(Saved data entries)
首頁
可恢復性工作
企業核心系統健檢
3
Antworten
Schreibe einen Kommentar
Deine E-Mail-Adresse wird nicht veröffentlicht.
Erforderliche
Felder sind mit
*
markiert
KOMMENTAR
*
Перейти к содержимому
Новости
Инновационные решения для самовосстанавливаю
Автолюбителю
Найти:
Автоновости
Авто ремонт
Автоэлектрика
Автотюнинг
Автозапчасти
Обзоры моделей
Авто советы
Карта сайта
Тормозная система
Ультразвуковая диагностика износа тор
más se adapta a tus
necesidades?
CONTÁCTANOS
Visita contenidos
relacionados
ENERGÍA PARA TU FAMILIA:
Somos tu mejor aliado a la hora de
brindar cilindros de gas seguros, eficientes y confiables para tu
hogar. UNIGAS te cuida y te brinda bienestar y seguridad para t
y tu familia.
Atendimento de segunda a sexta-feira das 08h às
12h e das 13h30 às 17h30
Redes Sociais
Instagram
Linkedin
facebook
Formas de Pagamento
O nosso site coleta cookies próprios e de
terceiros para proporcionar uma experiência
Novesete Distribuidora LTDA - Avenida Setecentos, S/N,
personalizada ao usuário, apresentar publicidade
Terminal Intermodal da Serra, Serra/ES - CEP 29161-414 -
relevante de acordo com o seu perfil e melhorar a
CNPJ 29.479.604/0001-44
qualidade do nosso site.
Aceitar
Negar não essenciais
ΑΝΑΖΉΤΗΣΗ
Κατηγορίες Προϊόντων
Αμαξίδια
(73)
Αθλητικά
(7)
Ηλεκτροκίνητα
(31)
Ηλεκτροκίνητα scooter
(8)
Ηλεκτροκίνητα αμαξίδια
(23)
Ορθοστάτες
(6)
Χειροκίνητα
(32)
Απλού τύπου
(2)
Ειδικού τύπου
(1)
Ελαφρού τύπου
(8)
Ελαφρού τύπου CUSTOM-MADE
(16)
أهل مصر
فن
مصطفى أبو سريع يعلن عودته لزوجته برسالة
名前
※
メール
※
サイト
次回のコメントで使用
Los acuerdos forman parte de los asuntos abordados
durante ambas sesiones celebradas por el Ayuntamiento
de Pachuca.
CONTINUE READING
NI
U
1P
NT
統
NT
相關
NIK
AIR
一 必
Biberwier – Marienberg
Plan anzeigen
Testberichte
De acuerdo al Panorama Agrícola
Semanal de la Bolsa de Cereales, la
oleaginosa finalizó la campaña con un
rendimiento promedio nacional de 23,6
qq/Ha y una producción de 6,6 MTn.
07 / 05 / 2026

### Problem description:
Print the entire set of records again, exactly.

### Exercise solution:
首頁
可恢復性工作
企業核心系統健檢
3
Antworten
Schreibe einen Kommentar
Deine E-Mail-Adresse wird nicht veröffentlicht.
Erforderliche
Felder sind mit
*
markiert
KOMMENTAR
*
Перейти к содержимому
Новости
Инновационные решения для самовосстанавливаю
Автолюбителю
Найти:
Автоновости
Авто ремонт
Автоэлектрика
Автотюнинг
Автозапчасти
Обзоры моделей
Авто советы
Карта сайта
Тормозная система
Ультразвуковая диагностика износа тор
más se adapta a tus
necesidades?
CONTÁCTANOS
Visita contenidos
relacionados
ENERGÍA PARA TU FAMILIA:
Somos tu mejor aliado a la hora de
brindar cilindros de gas seguros, eficientes y confiables para tu
hogar. UNIGAS te cuida y te brinda bienestar y seguridad para t
y tu familia.
Atendimento de segunda a sexta-feira das 08h às
12h e das 13h30 às 17h30
Redes Sociais
Instagram
Linkedin
facebook
Formas de Pagamento
O nosso site coleta cookies próprios e de
terceiros para proporcionar uma experiência
Novesete Distribuidora LTDA - Avenida Setecentos, S/N,
personalizada ao usuário, apresentar publicidade
Terminal Intermodal da Serra, Serra/ES - CEP 29161-414 -
relevante de acordo com o seu perfil e melhorar a
CNPJ 29.479.604/0001-44
qualidade do nosso site.
Aceitar
Negar não essenciais
ΑΝΑΖΉΤΗΣΗ
Κατηγορίες Προϊόντων
Αμαξίδια
(73)
Αθλητικά
(7)
Ηλεκτροκίνητα
(31)
Ηλεκτροκίνητα scooter
(8)
Ηλεκτροκίνητα αμαξίδια
(23)
Ορθοστάτες
(6)
Χειροκίνητα
(32)
Απλού τύπου
(2)
Ειδικού τύπου
(1)
Ελαφρού τύπου
(8)
Ελαφρού τύπου CUSTOM-MADE
(16)
أهل مصر
فن
مصطفى أبو سريع يعلن عودته لزوجته برسالة
名前
※
メール
※
サイト
次回のコメントで使用
Los acuerdos forman parte de los asuntos abordados
durante ambas sesiones celebradas por el Ayuntamiento
de Pachuca.
CONTINUE READING
NI
U
1P
NT
統
NT
相關
NIK
AIR
一 必
Biberwier – Marienberg
Plan anzeigen
Testberichte
De acuerdo al Panorama Agrícola
Semanal de la Bolsa de Cereales, la
oleaginosa finalizó la campaña con un
rendimiento promedio nacional de 23,6
qq/Ha y una producción de 6,6 MTn.
07 / 05 / 2026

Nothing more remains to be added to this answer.